C018-06
Spatial patterns of snow distribution in Arctic permafrost landscapes estimated from ground- and UAV-based observations
Spatial patterns of snow distribution in Arctic permafrost landscapes estimated from ground- and UAV-based observations
Tuesday, 8 December 2020: 16:20
Virtual
Abstract:
Permafrost landscapes of the Arctic are undergoing massive changes, driven in part by the changing spatial distribution of snow. Snow plays a vital role in Arctic climate, hydrology, and ecology due to its fundamental influence on the water balance, thermal regimes, vegetation, and carbon flux.

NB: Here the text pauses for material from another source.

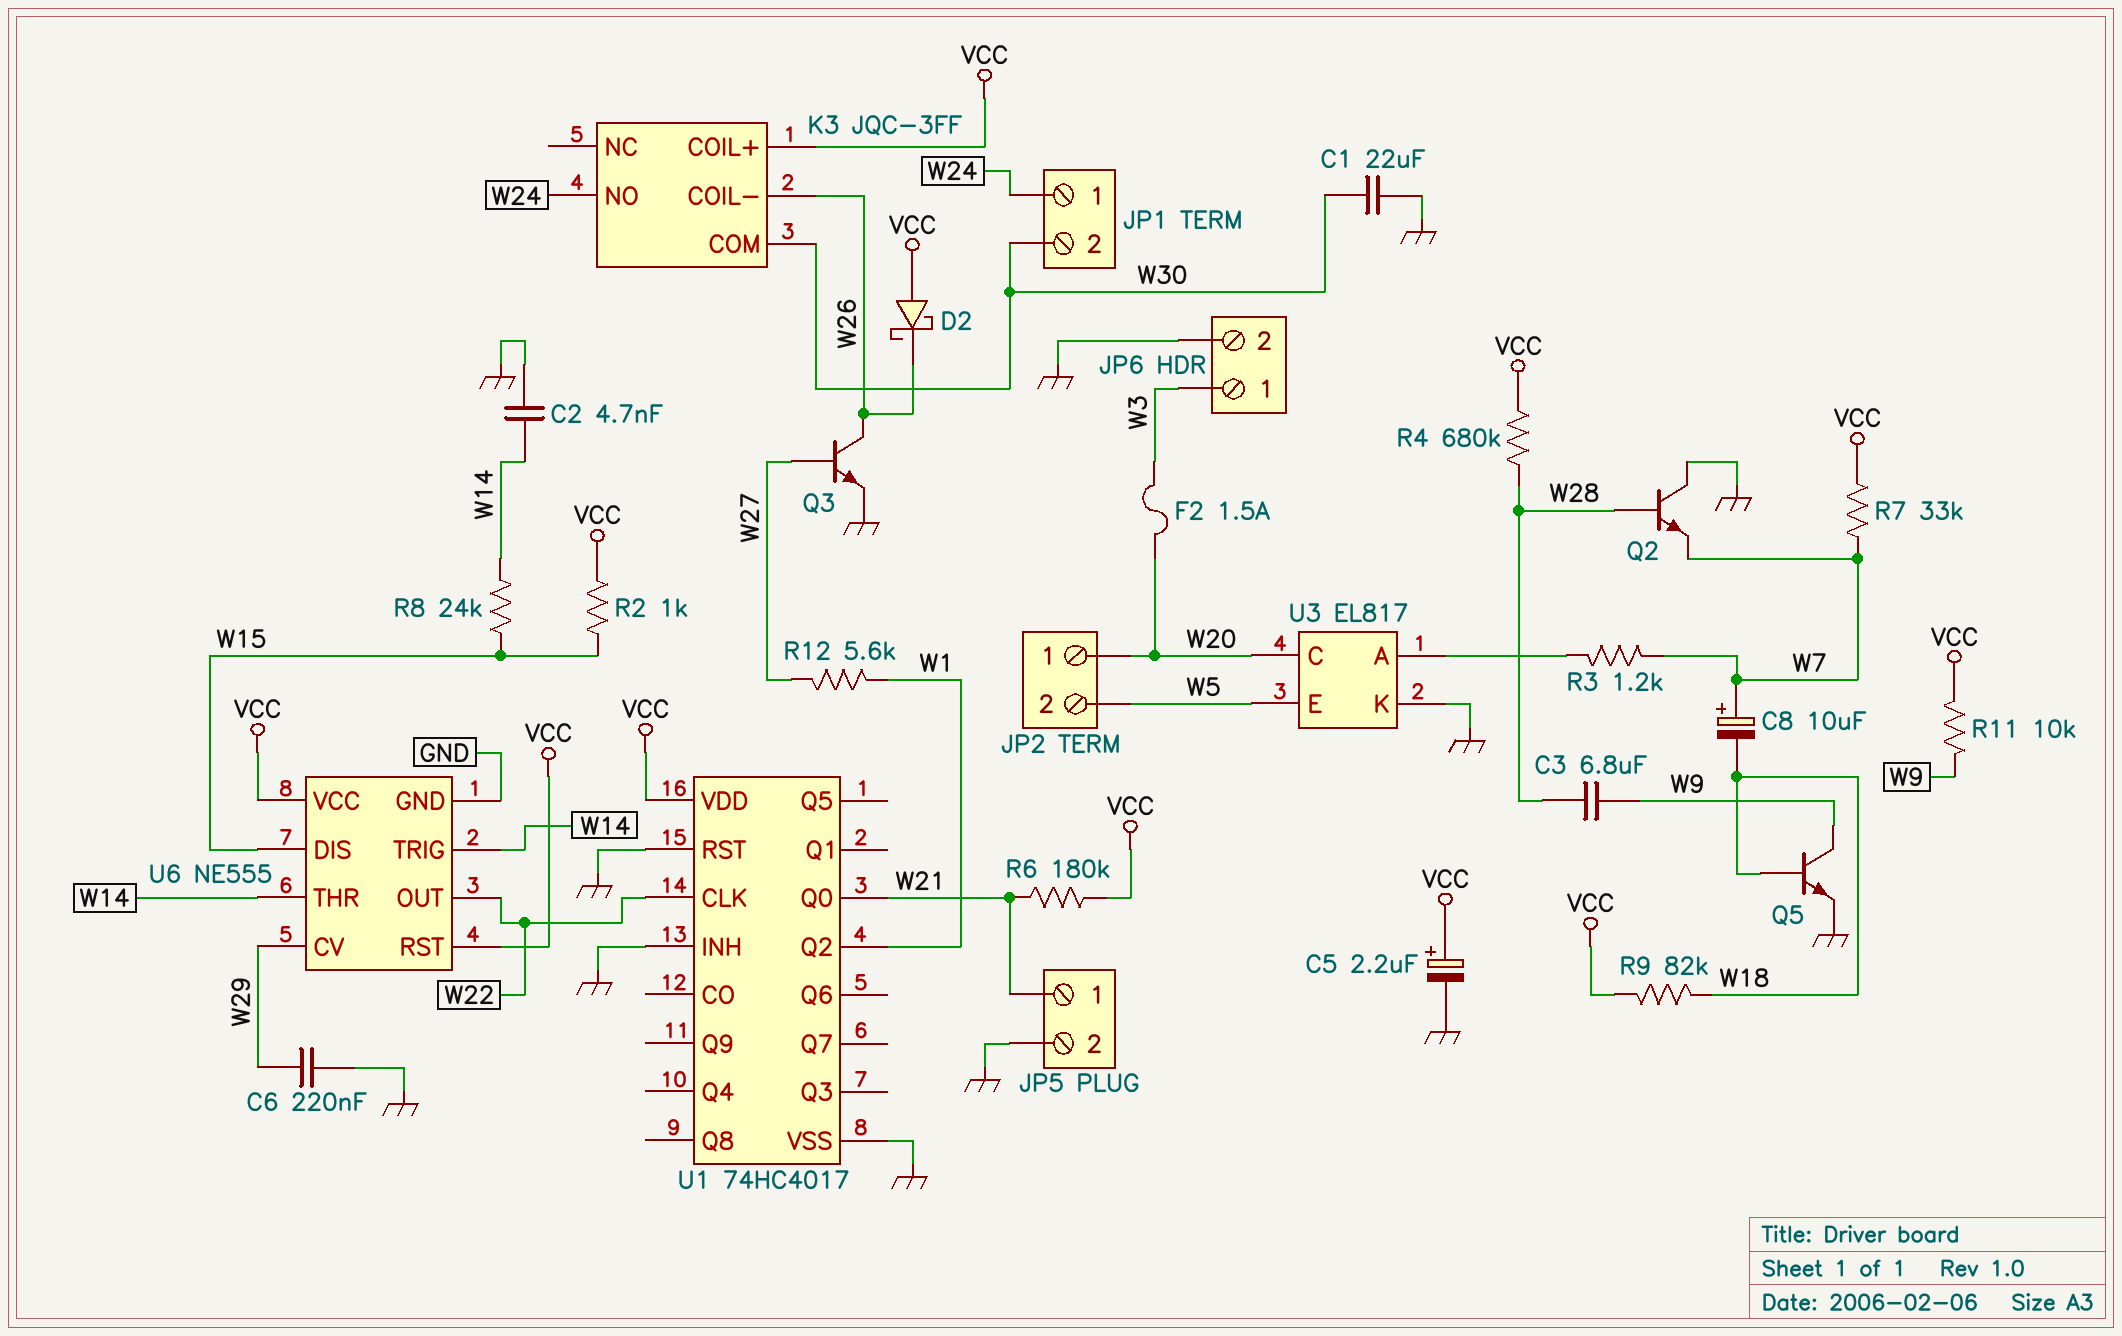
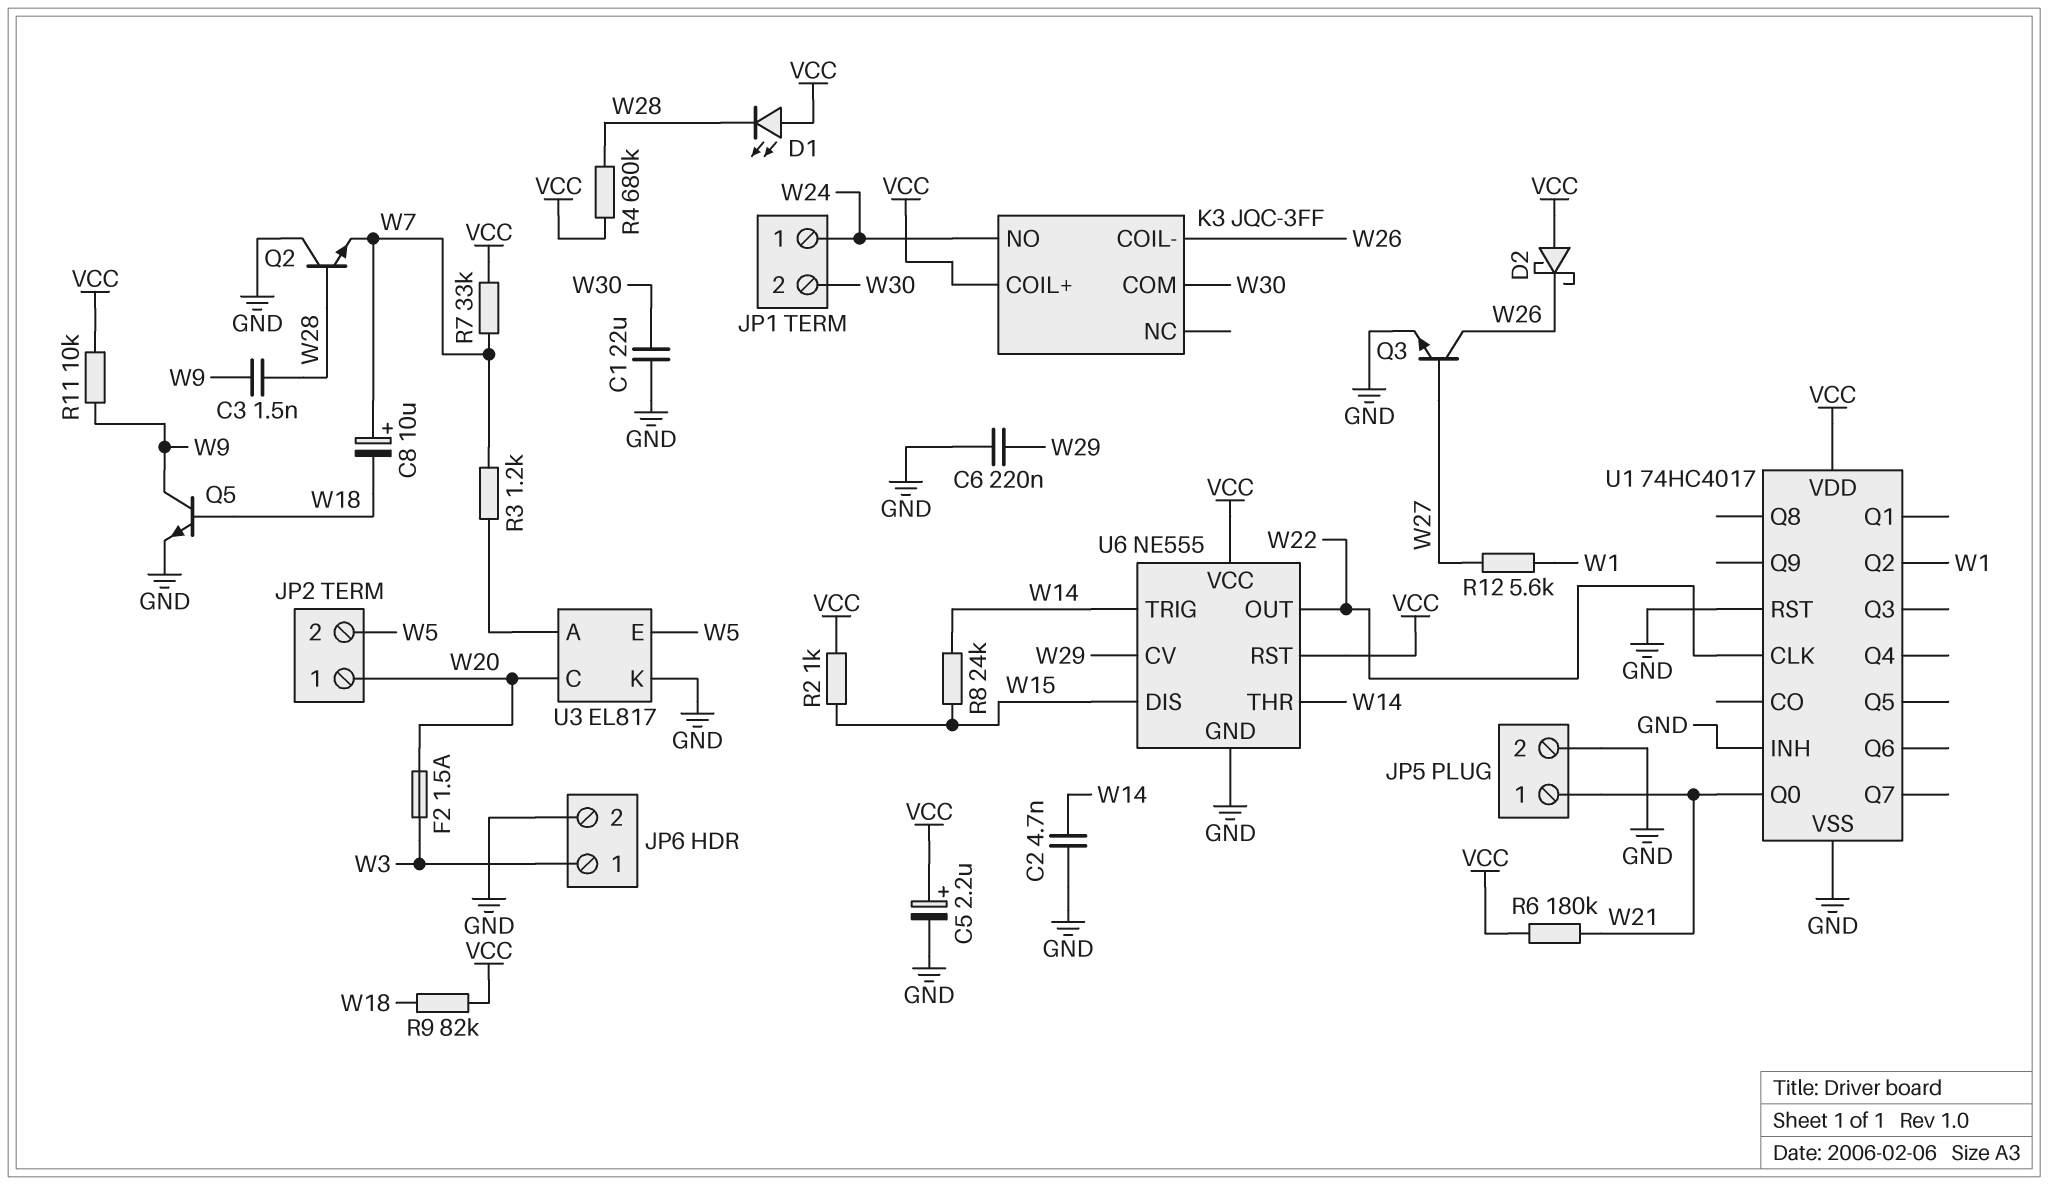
C3: 6.8uF (W9, W28) -> 1.5nF (W9, W28)
D1: none -> LED (A VCC, K W28)

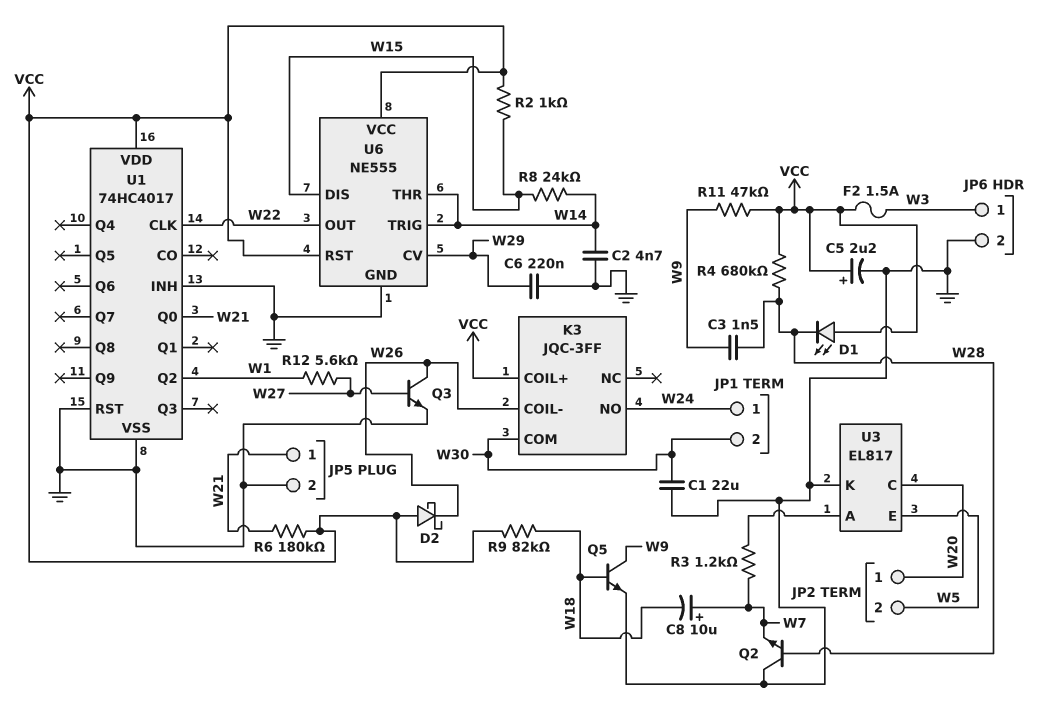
F2: 1.5A (W3, W20) -> 1.5A (VCC, W3)
R7: 33k (VCC, W7) -> none
R11: 10k (VCC, W9) -> 47k (VCC, W9)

To capture this influence and define key hydro-ecological drivers, we carried out intensive field studies over multiple years for two small (2017-2019) subarctic study sites located on the Seward Peninsula of Alaska. Using the ground-based observations of snow (~19,000 data points), we developed statistical models of snow water equivalent (SWE) distribution for individual years and basins using factors such as macro- and micro-topography, greenness indexes, and vegetation characteristics. SWE distribution was also estimated from spatially continuous measurements of snow surface elevation and inferred snow depth collected using an Unmanned Aerial Vehicle (UAV) for one of the study sites. The most successful statistical models were the non-linear and randomForest models, which illustrate the complexity and variability of snow characteristics across the sites. Approximately 75% of the SWE distribution could be accounted for on average at the study sites. Factors that impacted year-to-year snow distribution included exposure, elevation, NDVI, microtopography, and curvature, while slope and vegetation type were less important. Each of the most successful models was then used to predict SWE for the study areas. The characterization of SWE spatial distribution patterns and the statistical relationships developed between SWE and its impacting factors will be used for the improvement of snow distribution modeling in the Department of Energy’s Earth System Model, and to improve our understanding of hydrology, topography, and vegetation dynamics in the Arctic.